# 2010 Carving Picture Gallery



## lumberjackchef

Ok this ones for all of the carvers that we have around here to show off their artwork. I thought it would be a nice way to share what we are doing with those that are interested but never tried it out. As I know there are several on this site that enjoy seeing what we all do. So everytime you carve something this year be sure and snap a pic and post it up on this thread so everyone can see. So don't be shy come on and share those pics! 
Here are my first two pieces this year.........








.................................................My second owl ever........................and umpteen hundredth little bear........

And since I got the idea for this thread after seeing this one from our newbie chainsawcarver. I'll take the liberty of adding his in for him


chainsawcarver said:


> Hi all I'm new in this forum and I'm a part time chainsaw carver these are the first carvings of this Year .



Bravo, BTW to your amazing work chainsawcarver!

Now keep em comin!


----------



## carver36

Hey, i like the idea.
I don't do much chainsaw carving since i have a shoulder problem and it is hard for me to hoist a chainsaw. I do a lot of hand carving though, would like to know what you think of my Brook Trout, the trout is carved from a single piece of basswood and airbrushed.
Thanks.


----------



## lumberjackchef

carver36 said:


> Hey, i like the idea.
> I don't do much chainsaw carving since i have a shoulder problem and it is hard for me to hoist a chainsaw. I do a lot of hand carving though, would like to know what you think of my Brook Trout, the trout is carved from a single piece of basswood and airbrushed.
> Thanks.




Sorry to hear about the shoulder thing! Very Nice Trout! I like the paint job, and man those scales, looks like you really put some time into that thing! What other things do you like to carve?


----------



## carver36

Thanks Lumberjackchef for the comment on my Brook Trout. I like carving the fish but i also carve some birds and animals. I am working on a pileated woodpecker now.
I really like looking at all the stuff everybody does on here, nice work.
Carver


----------



## chainsawcarver

Thanks for idea , this is my first giraffe and the first big animal


----------



## lumberjackchef

Now that is impressive CC! Was that carving for a competition?


----------



## KD57

Wow!! Nice work..


----------



## pastryguyhawaii

[/QUOTE]

Now that is amazing!


----------



## carver36

*Cedar Bear*

A carving made from a cedar stump, i did start this one with a chainsaw, just kept refining it, done the trout seperately though.
Carver


----------



## lumberjackchef

Excellent Work My friend!


----------



## chainsawcarver

Very Nice


----------



## chainsawcarver

lumberjackchef said:


> Now that is impressive CC! Was that carving for a competition?



No ,It was for a costumer, this is for a competition at Carrbridge Scotland 2009
4 hours speed carving


----------



## lumberjackchef

That is awesome.

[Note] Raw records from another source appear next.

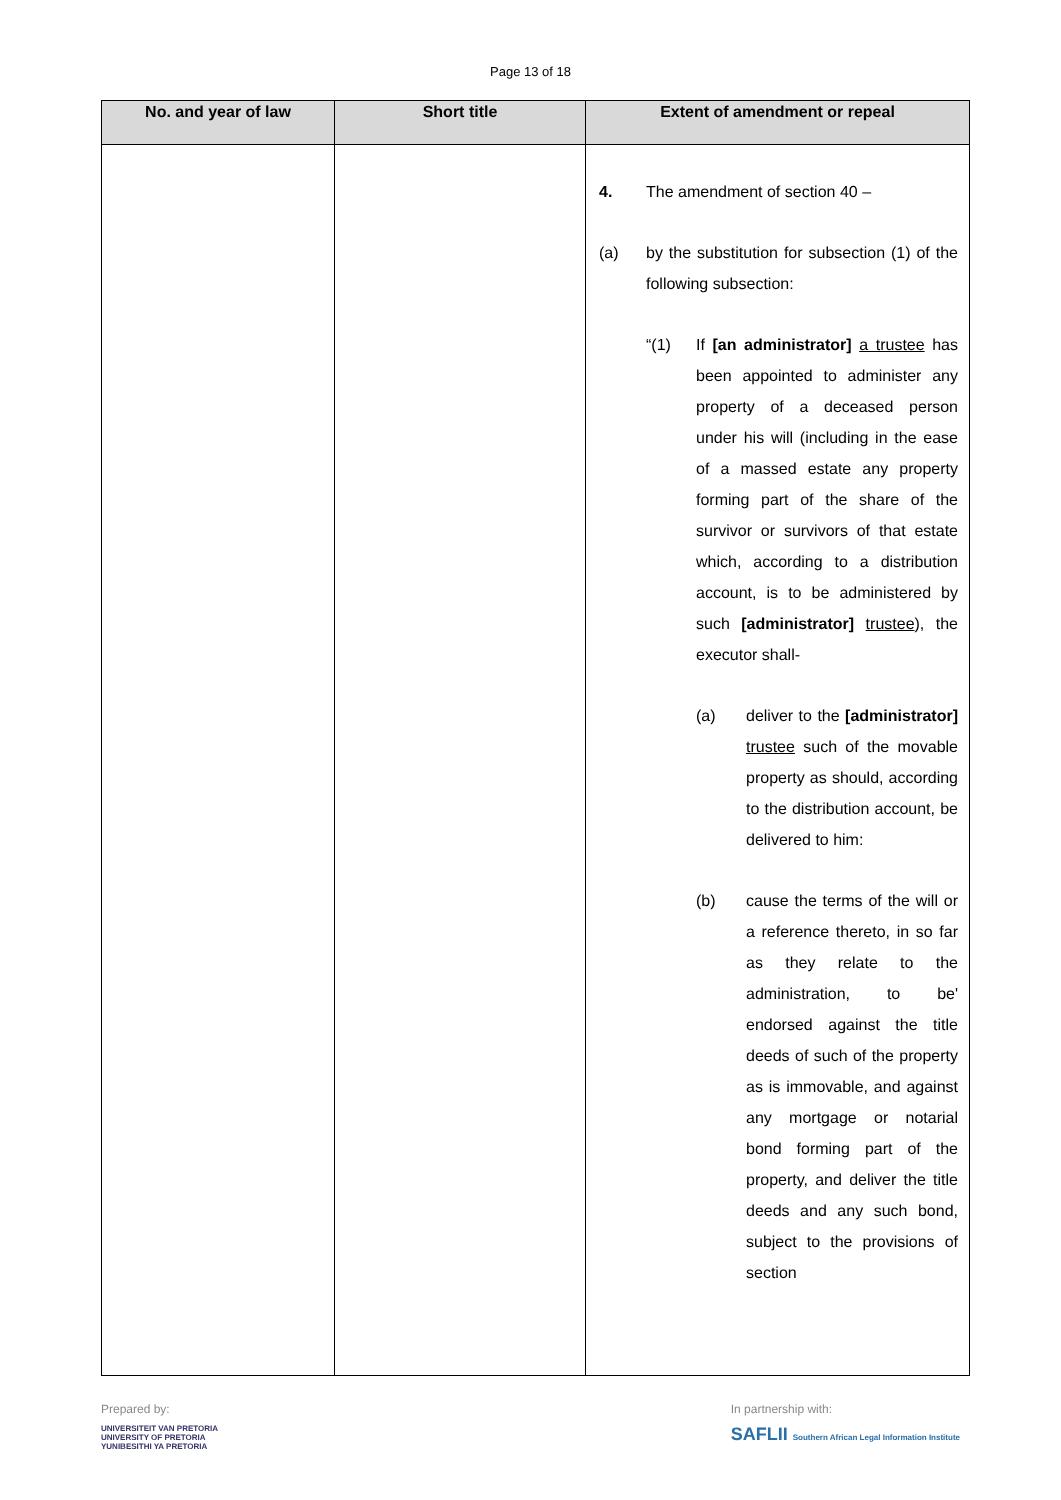Page 13 of 18
| No. and year of law | Short title | Extent of amendment or repeal |
| --- | --- | --- |
| | | 4. The amendment of section 40 – (a) by the substitution for subsection (1) of the following subsection: “(1) If [an administrator] a trustee has been appointed to administer any property of a deceased person under his will (including in the ease of a massed estate any property forming part of the share of the survivor or survivors of that estate which, according to a distribution account, is to be administered by such [administrator] trustee ), the executor shall- (a) deliver to the [administrator] trustee such of the movable property as should, according to the distribution account, be delivered to him: (b) cause the terms of the will or a reference thereto, in so far as they relate to the administration, to be' endorsed against the title deeds of such of the property as is immovable, and against any mortgage or notarial bond forming part of the property, and deliver the title deeds and any such bond, subject to the provisions of section |
Prepared by:
UNIVERSITEIT VAN PRETORIA
UNIVERSITY OF PRETORIA
YUNIBESITHI YA PRETORIA
In partnership with:
SAFLII Southern African Legal Information Institute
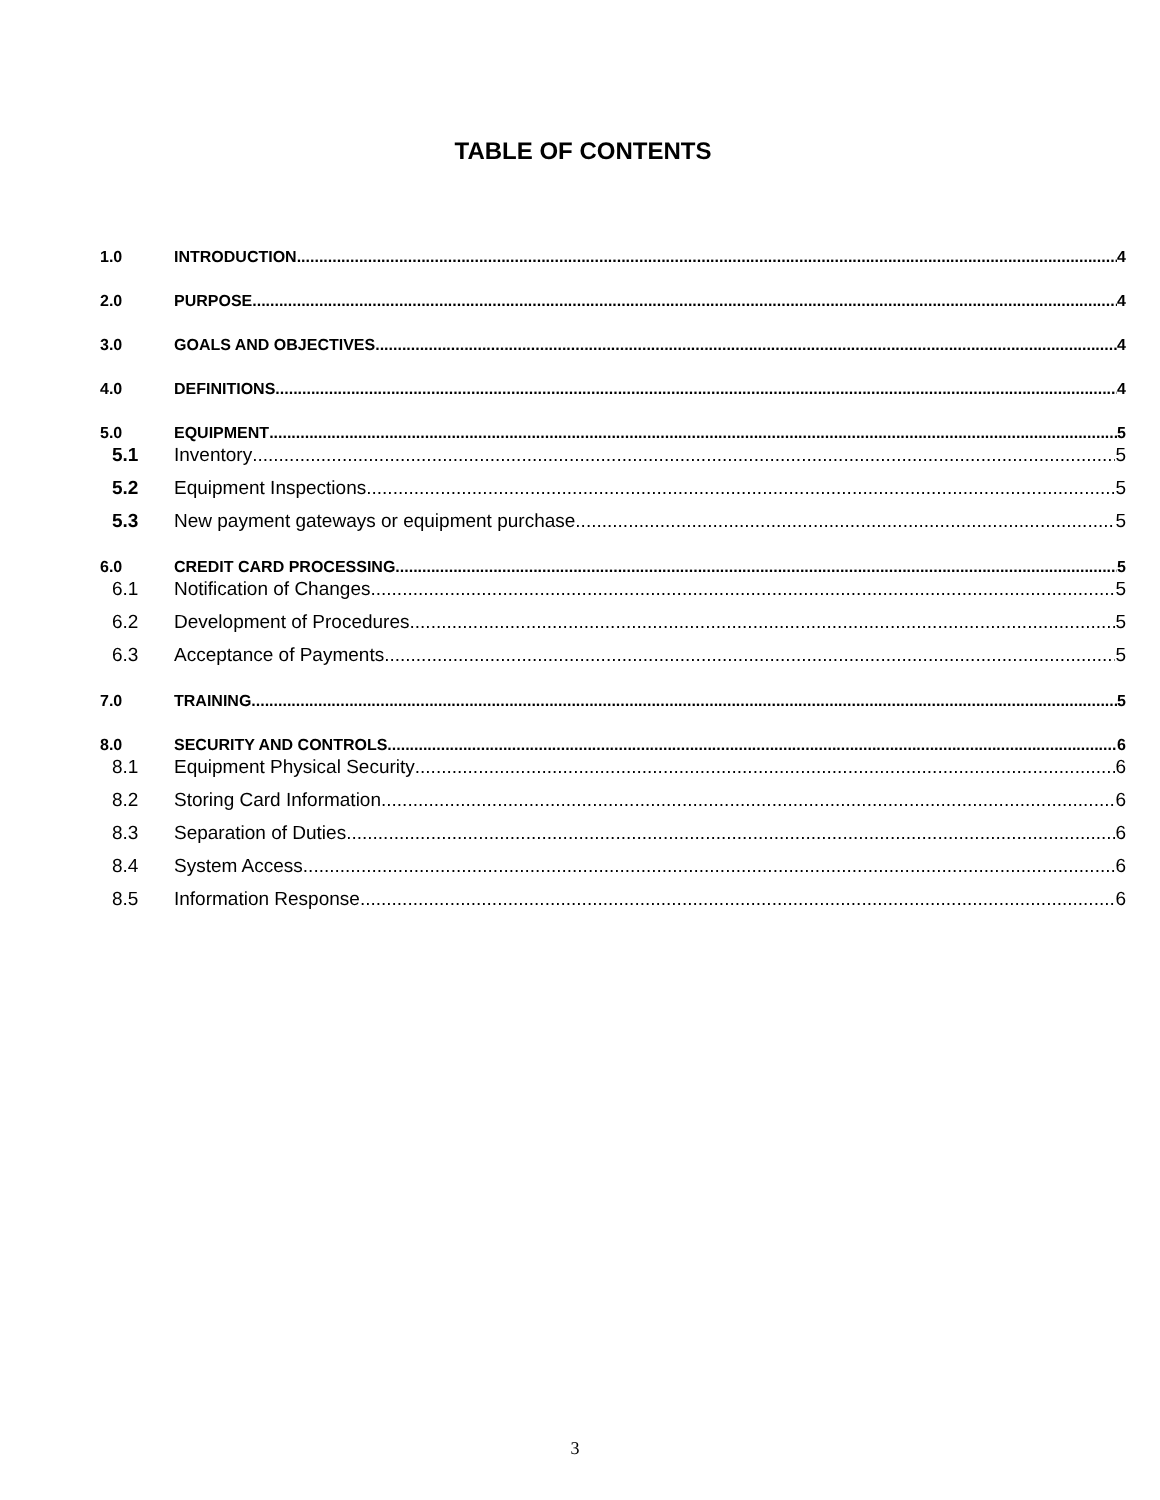TABLE OF CONTENTS
1.0 INTRODUCTION 4
2.0 PURPOSE 4
3.0 GOALS AND OBJECTIVES 4
4.0 DEFINITIONS 4
5.0 EQUIPMENT 5
5.1 Inventory 5
5.2 Equipment Inspections 5
5.3 New payment gateways or equipment purchase 5
6.0 CREDIT CARD PROCESSING 5
6.1 Notification of Changes 5
6.2 Development of Procedures 5
6.3 Acceptance of Payments 5
7.0 TRAINING 5
8.0 SECURITY AND CONTROLS 6
8.1 Equipment Physical Security 6
8.2 Storing Card Information 6
8.3 Separation of Duties 6
8.4 System Access 6
8.5 Information Response 6
3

What type of wood do you speed carve in?


----------



## lumberjackchef

Ok, Chainsawcarver, your eagle inspired me to practice another style of eagle. I loved the design of yours so much, I tried one for myself. He's a little short winged but other than that how did I do?http://www.flickr.com/photos/[email protected]/4278228795/?addedtags=1​


----------



## chainsawcarver

Hi Lumberjackchef , I got inspiration for the wings from a Japan carver Hirumo Kurita , this is an eagles battle for a fish that I did 2 years ago after seen the japan's eagles at the Vous.


----------



## chainsawcarver

*totem*

Hi all ,after a long time I add other 2 carving in the totem,they're not finished, but I hope to finish all in this year, It's a fortune got a 6 letters surname.


----------



## lumberjackchef

*5 foot Walnut Eagle*

Here's what I did today. Its about 5 feet tall sitting on some rocks.












 This is all 100% chainsaw here. Haven't got out the dremel and the sander yet!


----------



## twoclones

I'll play. Here are a few of what I've carved so far this year...

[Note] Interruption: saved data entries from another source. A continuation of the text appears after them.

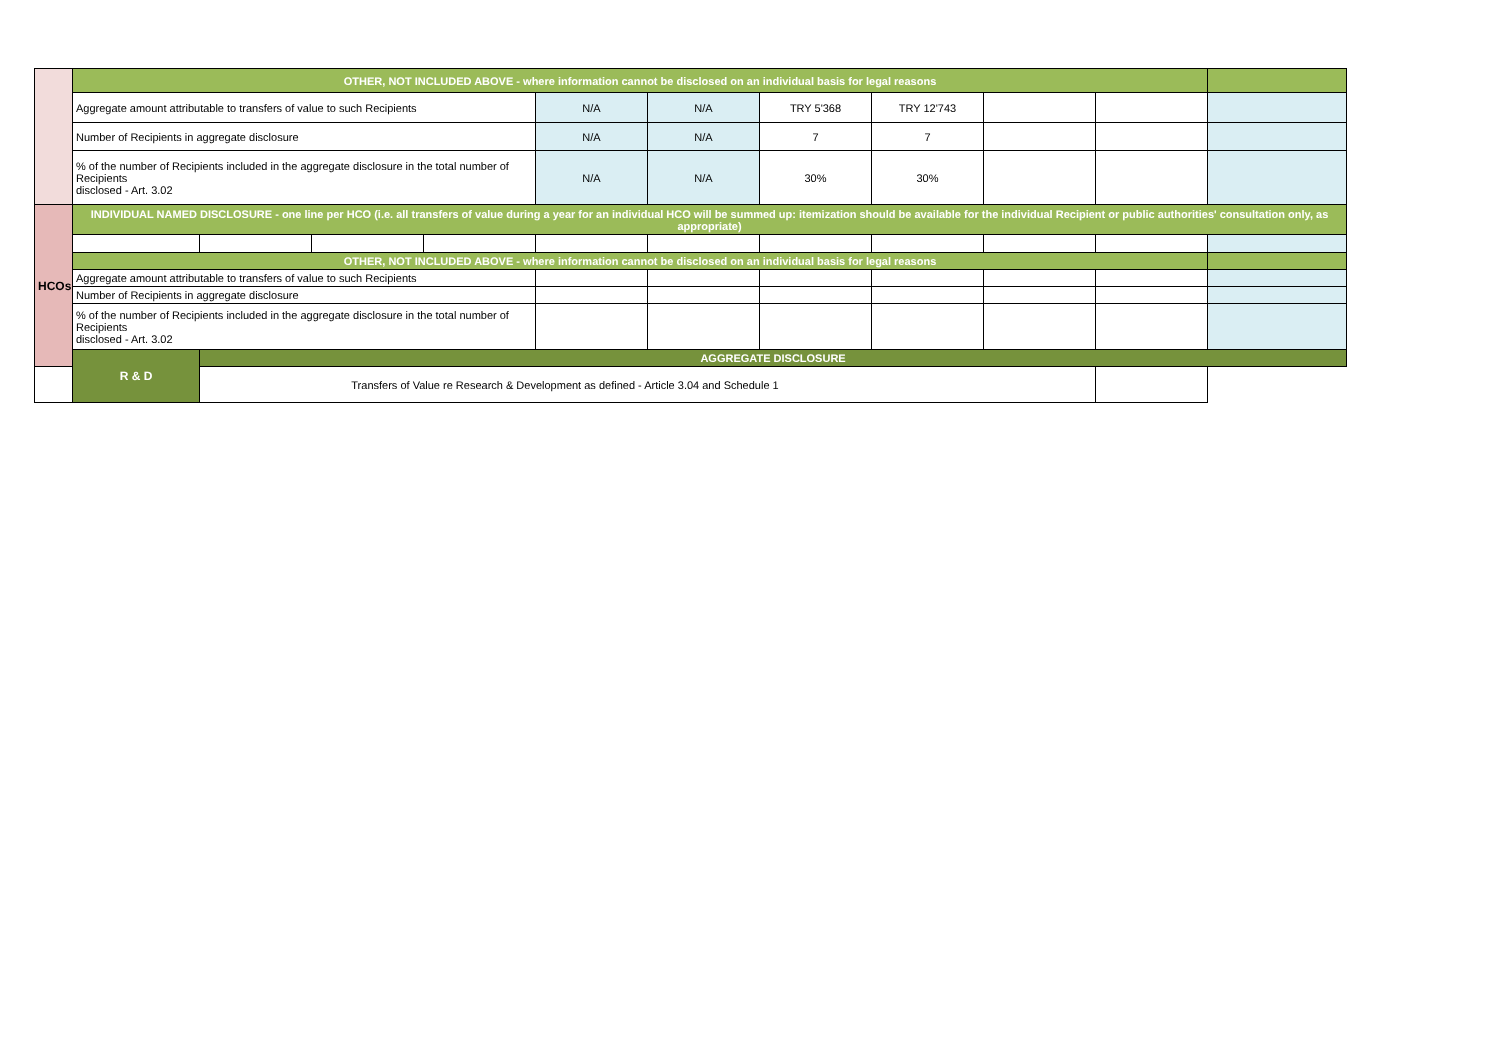| | OTHER, NOT INCLUDED ABOVE - where information cannot be disclosed on an individual basis for legal reasons | | | | | | | | | | | |
| | Aggregate amount attributable to transfers of value to such Recipients | | | | N/A | N/A | TRY 5'368 | TRY 12'743 | | | | |
| | Number of Recipients in aggregate disclosure | | | | N/A | N/A | 7 | 7 | | | | |
| | % of the number of Recipients included in the aggregate disclosure in the total number of Recipients disclosed - Art. 3.02 | | | | N/A | N/A | 30% | 30% | | | | |
| HCOs | INDIVIDUAL NAMED DISCLOSURE - one line per HCO (i.e. all transfers of value during a year for an individual HCO will be summed up: itemization should be available for the individual Recipient or public authorities' consultation only, as appropriate) | | | | | | | | | | | |
| | OTHER, NOT INCLUDED ABOVE - where information cannot be disclosed on an individual basis for legal reasons | | | | | | | | | | | |
| | Aggregate amount attributable to transfers of value to such Recipients | | | | | | | | | | | |
| | Number of Recipients in aggregate disclosure | | | | | | | | | | | |
| | % of the number of Recipients included in the aggregate disclosure in the total number of Recipients disclosed - Art. 3.02 | | | | | | | | | | | |
| | R & D | AGGREGATE DISCLOSURE | | | | | | | | | | |
| Transfers of Value re Research & Development as defined - Article 3.04 and Schedule 1 | | | | | | | | | | | | |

and a couple from last year...


----------



## TreeTarget

*Great work...*

Great work on the carvings! The giraffe was my favorite so far...sure gives someone something to aspire to.
Gotta get off here and get to doing...


----------



## lumberjackchef

Here's a couple of things that I carved over the weekend. 




Within minutes of starting to carve a sign for the shop/carving studio that I just moved into I was approached by my first customer. I didn't get a pic of his name sign that I did on a similar slab, but the welcome bear sign was his.


----------



## wooky64

*Very nice work!*

I like them all.


----------



## lumberjackchef

Here are a couple of my latest pieces!


----------



## fluffysaw

*pics*













new here
You all have some carvin skills, very good carvings. lookin good.
Ya I like the girafe. I thought i'd put a couple of my new ones on.
hopefully i post this correctly


----------



## little possum

Very nice carvings!
Ive done a small bit of turning, but nothing special so far.


How do you get the letters on the slabs?


----------



## lumberjackchef

little possum said:


> Very nice carvings!
> Ive done a small bit of turning, but nothing special so far.
> 
> 
> How do you get the letters on the slabs?




I draw them out with a black marker first then I carve them with my dime tip carving saw. After I cut them out I burn the background with a torch and sand the letter off before polying.


----------



## little possum

Oh, thanks.

...Just what I needed, a dime tip carving bear and a small saw. 
But my "sawshop" needs a sign. Maybe he will give me better deals


----------